After “Master of Puppets” closed the main set, the band walked off stage. The arena went dark. And then, when they returned and launched into “Enter Sandman,” the most famous song in their catalogue, what happened next was the kind of moment that lives in heavy metal lore.
The pyrotechnics went off — bigger than usual. Then bigger again. Then something appeared to go wrong. A flare launcher seemed to malfunction. A stage technician ran out to fix it and was suddenly engulfed in flames. Another technician, hanging from rigging above the stage, fell. Steel scaffolding columns collapsed inward. Lighting rigs crashed down. Smoke flooded the platform. From the audience’s perspective, it looked like the entire stage was coming apart in real time, with crew members in mortal danger and the band itself caught in the middle of a catastrophe.
It was, of course, completely staged. Every single beat of it had been rehearsed for weeks. The “Burning Dude” was a professional stuntman in a fire suit, designed to give the band exactly the visual they wanted: a man running across the stage on fire, in front of one of the loudest songs in rock history, while the world appeared to collapse around him. The falling technician was rigged on a controlled cable. The collapsing scaffolding was engineered to fall in a precise, predetermined sequence. The “blackout” that followed was the cue for the crew to clear the wreckage and reset for the rest of the encore — “Battery,” “Last Caress,” and the final cuts of the night.
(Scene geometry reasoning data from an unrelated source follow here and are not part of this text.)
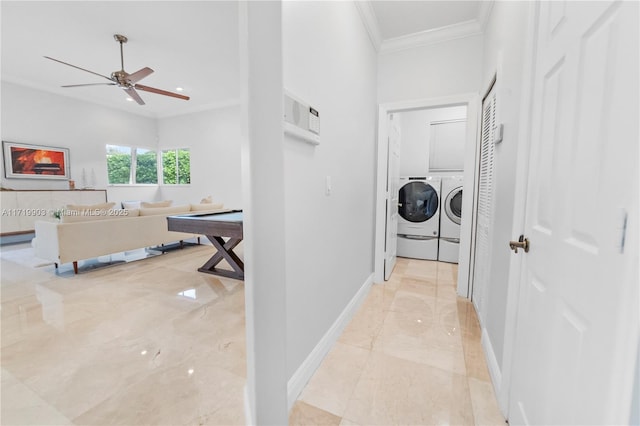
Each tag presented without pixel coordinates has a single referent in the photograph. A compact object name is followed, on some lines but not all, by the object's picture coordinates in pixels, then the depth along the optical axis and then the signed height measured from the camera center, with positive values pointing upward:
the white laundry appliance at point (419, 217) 3.90 -0.35
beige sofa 3.09 -0.56
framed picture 4.81 +0.52
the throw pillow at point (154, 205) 4.43 -0.25
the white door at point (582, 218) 0.54 -0.06
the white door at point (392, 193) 3.03 +0.00
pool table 2.76 -0.44
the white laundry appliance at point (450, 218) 3.73 -0.35
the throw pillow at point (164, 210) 3.88 -0.30
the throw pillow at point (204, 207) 4.50 -0.28
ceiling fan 3.22 +1.40
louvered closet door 2.02 -0.07
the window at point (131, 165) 6.37 +0.63
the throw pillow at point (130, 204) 6.18 -0.34
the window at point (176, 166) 6.82 +0.63
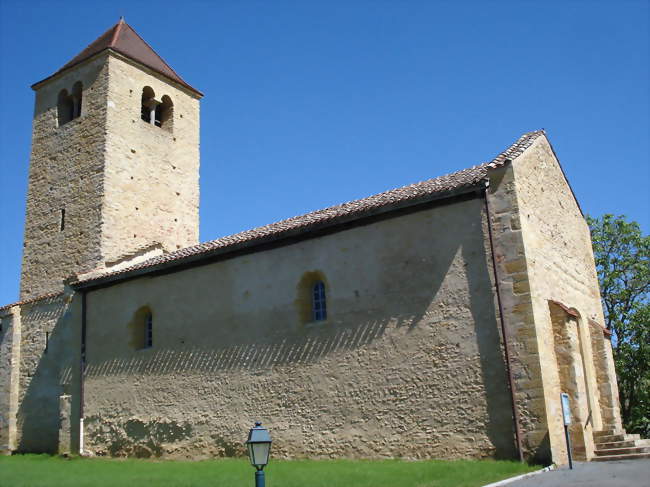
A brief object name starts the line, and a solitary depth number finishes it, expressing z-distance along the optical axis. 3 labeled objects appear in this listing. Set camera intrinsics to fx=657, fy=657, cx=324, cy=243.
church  13.65
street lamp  8.20
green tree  25.14
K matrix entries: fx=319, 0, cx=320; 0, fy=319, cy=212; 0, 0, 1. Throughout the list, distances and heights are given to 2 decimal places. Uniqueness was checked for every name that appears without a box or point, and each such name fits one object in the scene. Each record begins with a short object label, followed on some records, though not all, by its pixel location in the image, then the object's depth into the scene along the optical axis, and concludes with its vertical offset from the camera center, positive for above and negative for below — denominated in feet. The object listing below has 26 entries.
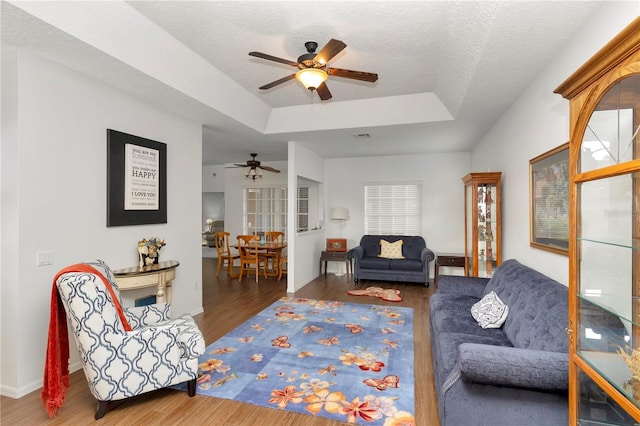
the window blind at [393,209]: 23.13 +0.30
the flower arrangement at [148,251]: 11.22 -1.36
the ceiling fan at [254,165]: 22.14 +3.40
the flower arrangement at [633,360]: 3.95 -1.89
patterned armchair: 6.69 -3.05
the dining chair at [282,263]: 21.74 -3.66
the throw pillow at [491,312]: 8.55 -2.74
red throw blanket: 7.04 -3.23
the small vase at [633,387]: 3.85 -2.17
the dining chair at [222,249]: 23.60 -2.77
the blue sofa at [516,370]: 5.34 -2.85
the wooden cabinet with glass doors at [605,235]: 3.97 -0.32
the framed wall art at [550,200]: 8.11 +0.37
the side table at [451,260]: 19.61 -2.92
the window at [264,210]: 26.81 +0.27
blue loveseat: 19.74 -3.11
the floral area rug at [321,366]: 7.59 -4.50
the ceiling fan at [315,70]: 8.42 +4.07
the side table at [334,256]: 21.97 -2.98
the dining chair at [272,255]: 22.25 -2.93
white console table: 9.97 -2.11
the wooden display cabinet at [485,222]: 13.28 -0.40
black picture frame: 10.33 +1.04
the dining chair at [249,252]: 21.80 -2.73
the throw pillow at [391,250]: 21.47 -2.51
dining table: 21.38 -2.33
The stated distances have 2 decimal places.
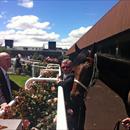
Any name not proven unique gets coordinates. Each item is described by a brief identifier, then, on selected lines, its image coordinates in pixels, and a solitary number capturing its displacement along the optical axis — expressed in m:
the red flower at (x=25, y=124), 1.33
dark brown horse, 1.54
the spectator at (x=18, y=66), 8.87
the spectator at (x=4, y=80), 1.47
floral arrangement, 1.66
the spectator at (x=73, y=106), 1.74
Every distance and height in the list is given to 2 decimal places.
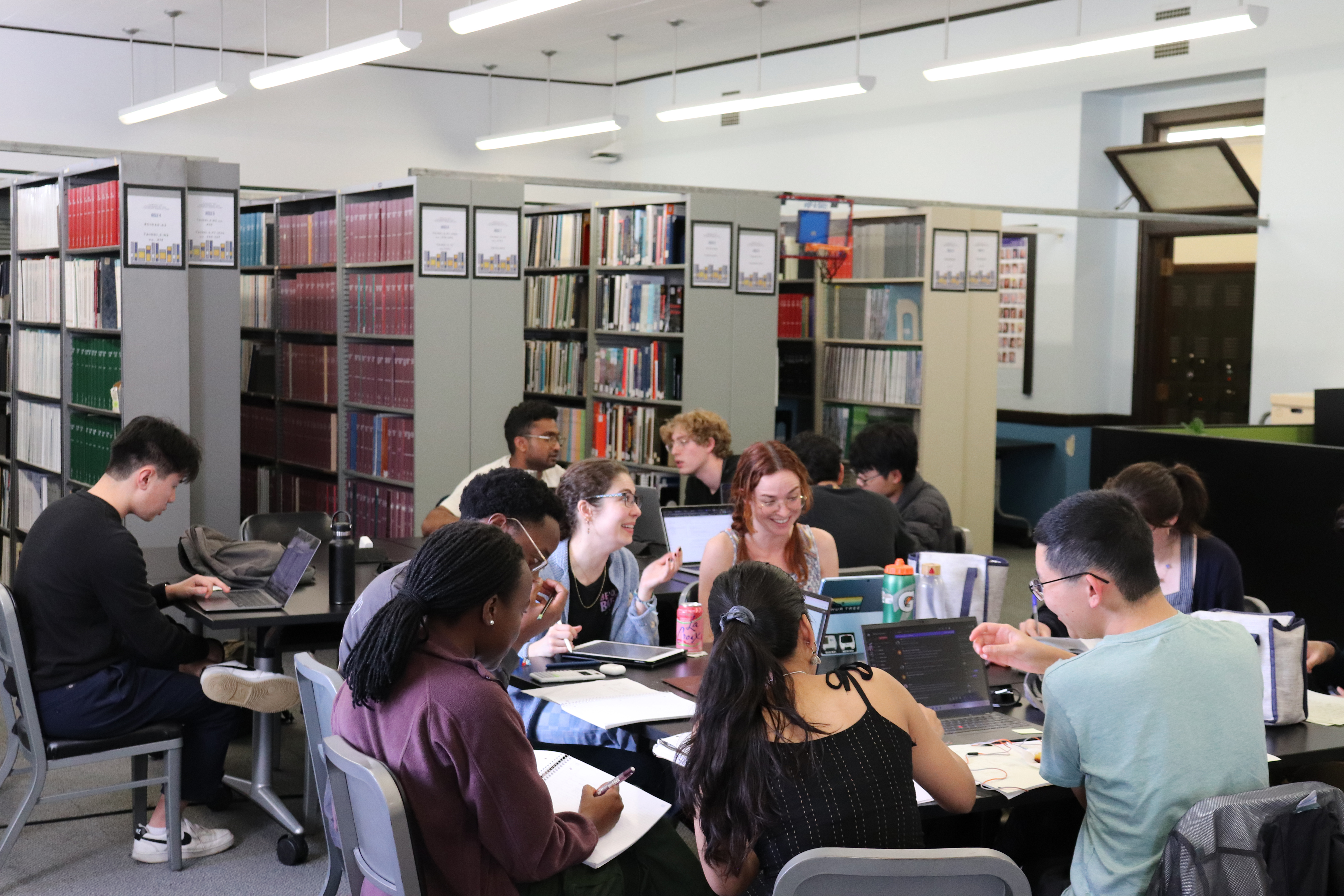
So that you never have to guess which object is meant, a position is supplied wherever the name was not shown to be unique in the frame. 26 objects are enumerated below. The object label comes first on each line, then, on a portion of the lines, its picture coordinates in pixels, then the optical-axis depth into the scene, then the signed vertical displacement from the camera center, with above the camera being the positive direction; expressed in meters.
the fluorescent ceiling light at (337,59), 7.32 +1.73
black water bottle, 3.70 -0.70
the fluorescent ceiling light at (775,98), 8.39 +1.76
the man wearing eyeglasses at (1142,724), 2.08 -0.63
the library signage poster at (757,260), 6.70 +0.43
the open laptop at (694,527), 4.52 -0.68
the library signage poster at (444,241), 6.00 +0.44
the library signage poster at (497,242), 6.10 +0.45
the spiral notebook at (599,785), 2.25 -0.90
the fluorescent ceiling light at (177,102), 9.17 +1.74
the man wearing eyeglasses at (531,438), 5.21 -0.43
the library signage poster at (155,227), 5.48 +0.44
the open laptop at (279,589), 3.69 -0.81
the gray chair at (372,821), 1.94 -0.81
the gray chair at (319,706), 2.50 -0.79
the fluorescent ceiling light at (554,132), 9.84 +1.75
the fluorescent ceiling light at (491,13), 6.67 +1.76
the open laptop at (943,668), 2.74 -0.73
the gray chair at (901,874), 1.77 -0.76
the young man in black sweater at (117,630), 3.33 -0.83
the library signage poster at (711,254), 6.61 +0.45
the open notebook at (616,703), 2.68 -0.82
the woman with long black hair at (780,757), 1.95 -0.66
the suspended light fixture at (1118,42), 6.36 +1.68
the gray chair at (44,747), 3.22 -1.13
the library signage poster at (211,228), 5.68 +0.45
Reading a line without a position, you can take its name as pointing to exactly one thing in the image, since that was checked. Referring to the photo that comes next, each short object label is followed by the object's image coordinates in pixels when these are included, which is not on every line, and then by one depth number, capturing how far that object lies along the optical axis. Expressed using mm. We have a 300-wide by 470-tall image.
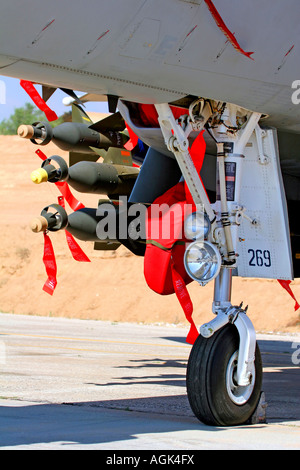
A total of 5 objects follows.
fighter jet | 11133
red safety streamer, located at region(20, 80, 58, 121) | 15445
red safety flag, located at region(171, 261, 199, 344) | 14238
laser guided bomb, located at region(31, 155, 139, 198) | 19969
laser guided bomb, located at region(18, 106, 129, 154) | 20484
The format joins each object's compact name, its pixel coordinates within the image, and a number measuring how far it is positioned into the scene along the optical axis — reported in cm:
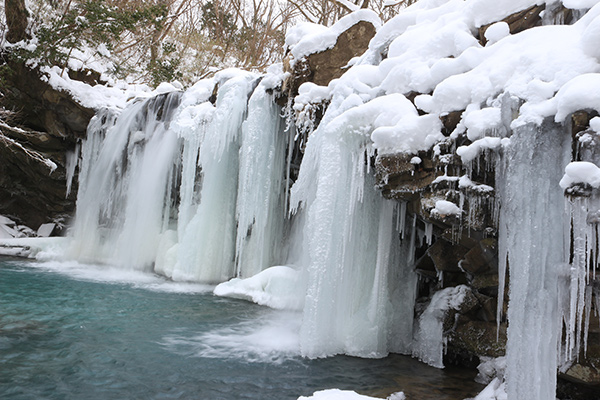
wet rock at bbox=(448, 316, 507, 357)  440
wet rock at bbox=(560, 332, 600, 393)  349
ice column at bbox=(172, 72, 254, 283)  899
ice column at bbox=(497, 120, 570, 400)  294
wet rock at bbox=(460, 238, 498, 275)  441
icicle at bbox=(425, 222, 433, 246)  474
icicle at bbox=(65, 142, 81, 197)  1242
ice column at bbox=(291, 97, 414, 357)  469
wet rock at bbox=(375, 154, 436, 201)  407
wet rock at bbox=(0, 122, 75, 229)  1238
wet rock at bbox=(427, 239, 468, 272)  490
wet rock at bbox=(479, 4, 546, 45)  393
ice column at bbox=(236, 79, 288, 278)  841
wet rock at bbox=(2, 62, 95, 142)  1155
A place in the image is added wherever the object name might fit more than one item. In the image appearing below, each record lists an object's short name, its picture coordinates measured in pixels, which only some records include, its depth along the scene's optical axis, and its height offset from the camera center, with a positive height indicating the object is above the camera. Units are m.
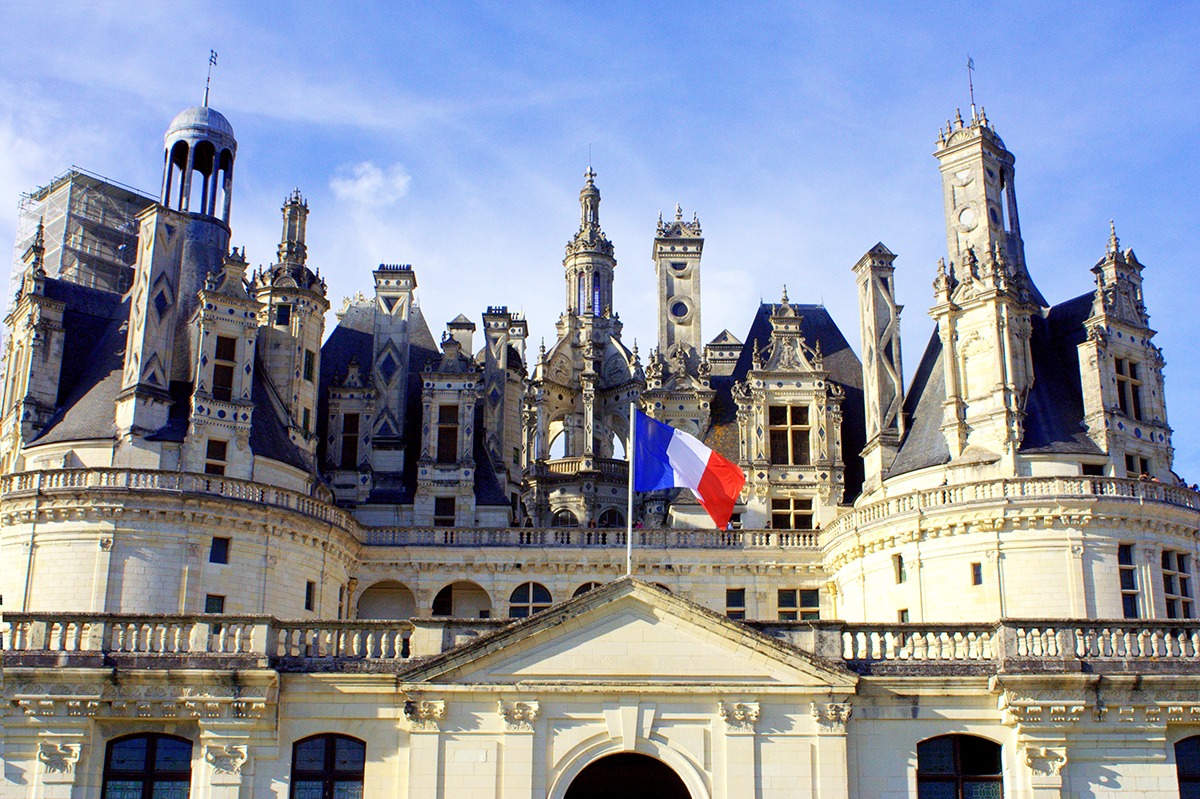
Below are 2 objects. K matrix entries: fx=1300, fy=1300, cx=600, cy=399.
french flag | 27.59 +6.04
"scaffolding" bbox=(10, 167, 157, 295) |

The audience didn’t know any of that. The cameras caught fans in the front rows visibly horrified, hands over mouths, certain they had just witnessed a fatal accident on a major rock stage. Then the lights came back up, the band kept playing, and the realization slowly spread that they had just been part of one of the most audacious pieces of theatrical stagecraft ever attempted at a heavy metal concert.
The legend of the Cunning Stunts “accident” was so vivid that, fifteen years later in 2012, when Metallica played a similar staged collapse during a show in Mexico City, fans in the audience genuinely thought it was real, and so did the international press. Photos and videos of “burned crew members” and “stretcher evacuations” went around the world before the band’s promoters confirmed it had been a recreation of the Cunning Stunts sequence. The original 1997 staging had been so effective that it became, decades later, its own self-perpetuating myth.
When the DVD was released in November 1998, it carried over 140 minutes of concert footage, behind-the-scenes interviews, a tour documentary, and a photo gallery of nearly a thousand images shot by Anton Corbijn — many of which had been used in the album sleeves of Load and Reload. Three songs in the final cut featured viewer-controlled multi-angle camera options, allowing fans to switch between perspectives during “Sad But True,” “King Nothing,” and “Wherever I May Roam.” The package was a technical and artistic statement: Metallica weren’t just a stadium band, they were a stadium band with the resources, the vision, and the audacity to film one of the most ambitious concert documents of the decade.
Cunning Stunts would later be reissued multiple times, remastered for HD, and added to streaming platforms. It remains, alongside Live Shit: Binge & Purge and S&M, one of the three essential live Metallica releases of the nineties.
The title was a joke. The stagecraft was deadly serious. And the two nights in Fort Worth in May 1997 captured Metallica at the exact peak of their commercial power — controversial, polarizing, surrounded by critics, and absolutely untouchable as a live band.
Sometimes the loudest argument a band can make isn’t a record. Sometimes it’s a stage that appears to collapse around them while they keep playing.